Depends on the scale of the emergency! If you absolutely had to spend $100K while you will probably be in trouble, a small APR credit card might be good, if you don't have $100K in a high yield account. Basically if you have to spend more than you have, change $100K as appropriate
@bs1234 wrote:
@ElvisCaprice wrote:The best fixed apr credit card is no fixed rate apr credit card. Instead a high yielding deposit account or liquid investment that can be used in emergency to pay off a high CL credit card that is a good earner/keeper regardless of APR.
Depends on the scale of the emergency! If you absolutely had to spend $100K while you will probably be in trouble, a small APR credit card might be good, if you don't have $100K in a high yield account. Basically if you have to spend more than you have, change $100K as appropriate
Your not going to find a 100k CL low APR credit card if you don't already have it, the investment, like a home for a HELOC.


Citi:
US Bank:
Aven:
RH:
CB Debit Cards:





@bs1234 wrote:
@ElvisCaprice wrote:The best fixed apr credit card is no fixed rate apr credit card. Instead a high yielding deposit account or liquid investment that can be used in emergency to pay off a high CL credit card that is a good earner/keeper regardless of APR.
Depends on the scale of the emergency! If you absolutely had to spend $100K while you will probably be in trouble, a small APR credit card might be good, if you don't have $100K in a high yield account. Basically if you have to spend more than you have, change $100K as appropriate
Not many people could pay off $100K, even at 7.5%, before the interest got away from them. Making $1K payments towards it would take 13 years and 2 months to pay it off with a whopping $57,423 in interest. $2K payments drop that to 5 years and 1 month with $20,277 in interest. If you can't consistently make payments of $626 or more, you'll never get ahead of the interest, and at that $626 payment it would take 86 years and 2 months, likely exceeding what's left of your lifespan, costing $546,979 in interest.

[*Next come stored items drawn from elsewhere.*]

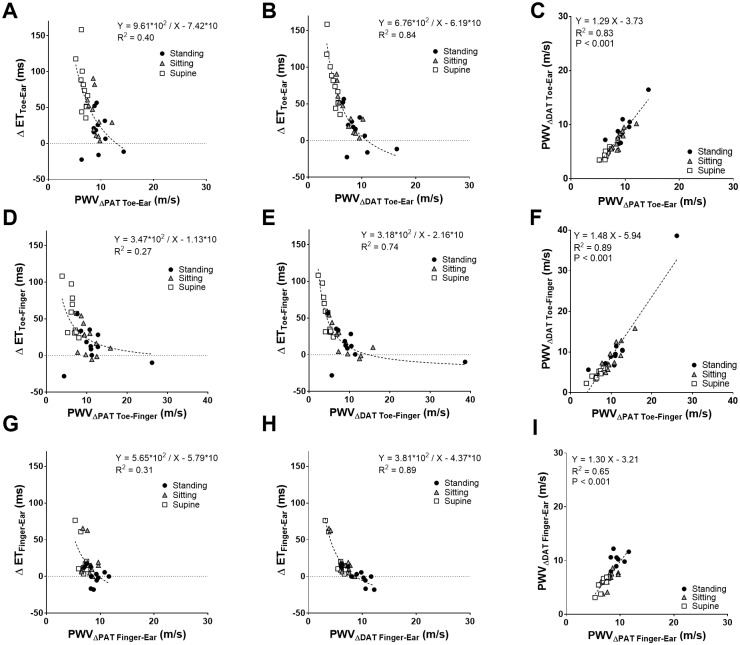
Relationship between ΔET, PWVΔPAT, and PWVΔDAT.The relationship between ΔET and PWVΔPAT (A, D, G), between ΔET and PWVΔDAT (B, E, H), between PWVΔDAT and PWVΔPAT (C, F, I) for each pair of locations (Toe-Ear: A, B, C; Toe-Finger: D, E, F; Finger-Ear: G, H, I). Each individual subject has three dots on each graph which indicate mean values derived from the standing (black circle), sitting (gray triangle) and supine (white square) positions. The dashed line indicates the hyperbolic or linear regression line. The regression equation and the coefficient of determination (R2) are presented in each graph. ET: ejection time; PWV: pulse wave velocity; PAT: pulse arrival time; DAT: dicrotic notch arrival time.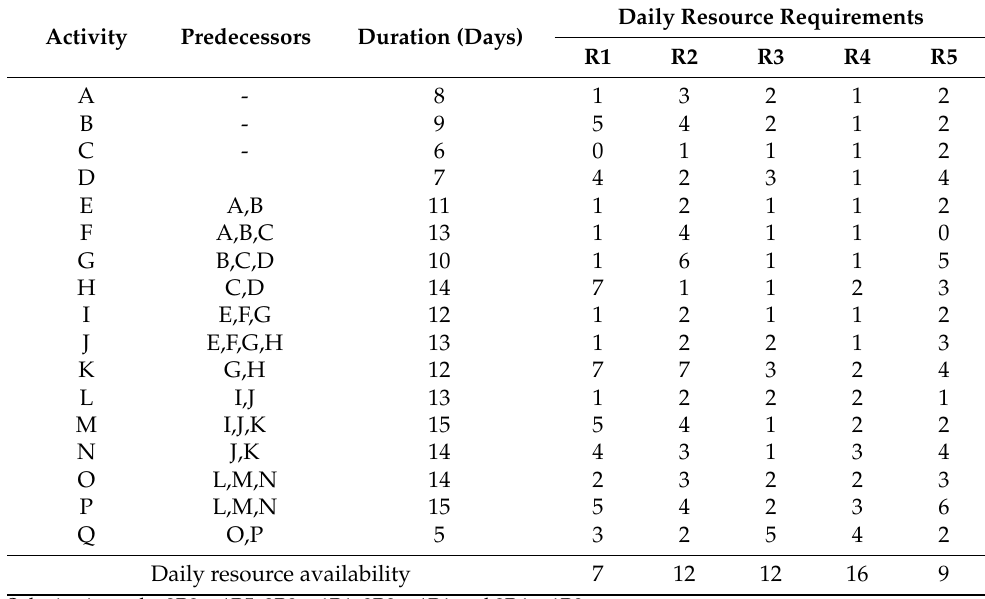
Figure 3. Network Diagram for Project B.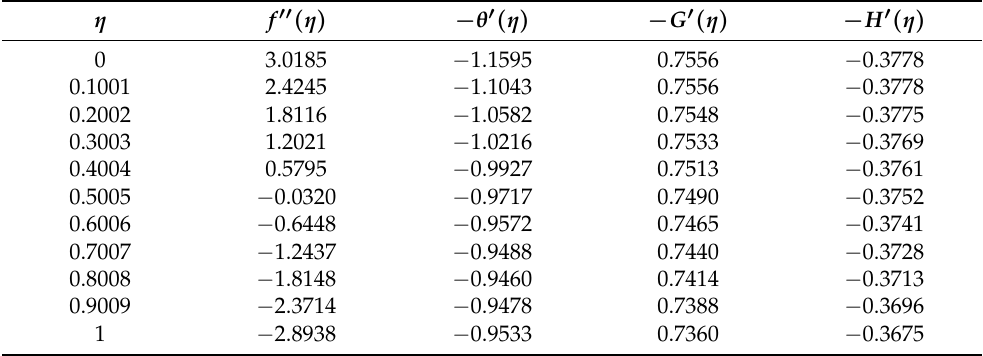
Table 2. Convergence of the homotopy solution for differing orders of calculation for f (cid:48)(cid:48) ( η ) , − θ (cid:48) ( η ) , − H (cid:48) ( η ) and − G (cid:48) ( η ) when S = − 0.5, Pr = R = M = Sc = K 1 = K 2 = Ha = 0.5, L = δ = 2, Q = 4.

If you swap that 7.5% for the 20% average APR right now, your minimum payment to ever get out of debt would be $1,667 - which will enable you to pay it off in 43 years at an interest cost of $758,990. At this APR, to pay it off in 1 year, your payment would need to be $9,264 a month.
Clearly in this scenario, the person at 7.5% is less screwed, but only if they can consistently afford those high payments for many years.
These numbers are rounded obviously so they won't be exact but I used this calculator to get there. It's pretty eye-opening to see just how easy it is to get seriously underwater with credit card debt.
https://www.calculator.net/credit-card-calculator.html
I don't imagine great offerings that are geolocked. If you weren't able to locked down a low-rate, fixed APR CC years ago, the second best offering is to keep inquiries low so you can apply for a card that offers 12 to 18 month 0% purchase or BT APR upon opening. Discover could get a good back up, if Capital One continues the 0% 12 month purchase APR offer to existing customers (once ever 24 months).
Some banks, like BofA are good at offering low-rate BT offers to existing customers. If opening a new account isn't an option, you could potential BT expense on a 0% or 1.99-2.99% BT offer.
Of course, it's best to have cash reserves for any debt you incur, but I don't think it's bad to have an action play to access lower-rate credit when needed.
That card only helps the military community anyway. I think you’re better off building a big emergency fund and then applying for a 0% card when you need it.
Can you donate $20 to join no matter where in the U.S. you live? IDK about getting a low rate card just to have though. I think I'd be too tempted to use it unnecessarily. So I'd rather have a no annual fee card with rewards. My plan is to use a site like WalletHub to find a good 0% deal if I ever need it. Either 0% on purchases if I have enough runway, or 0% on balance transfers.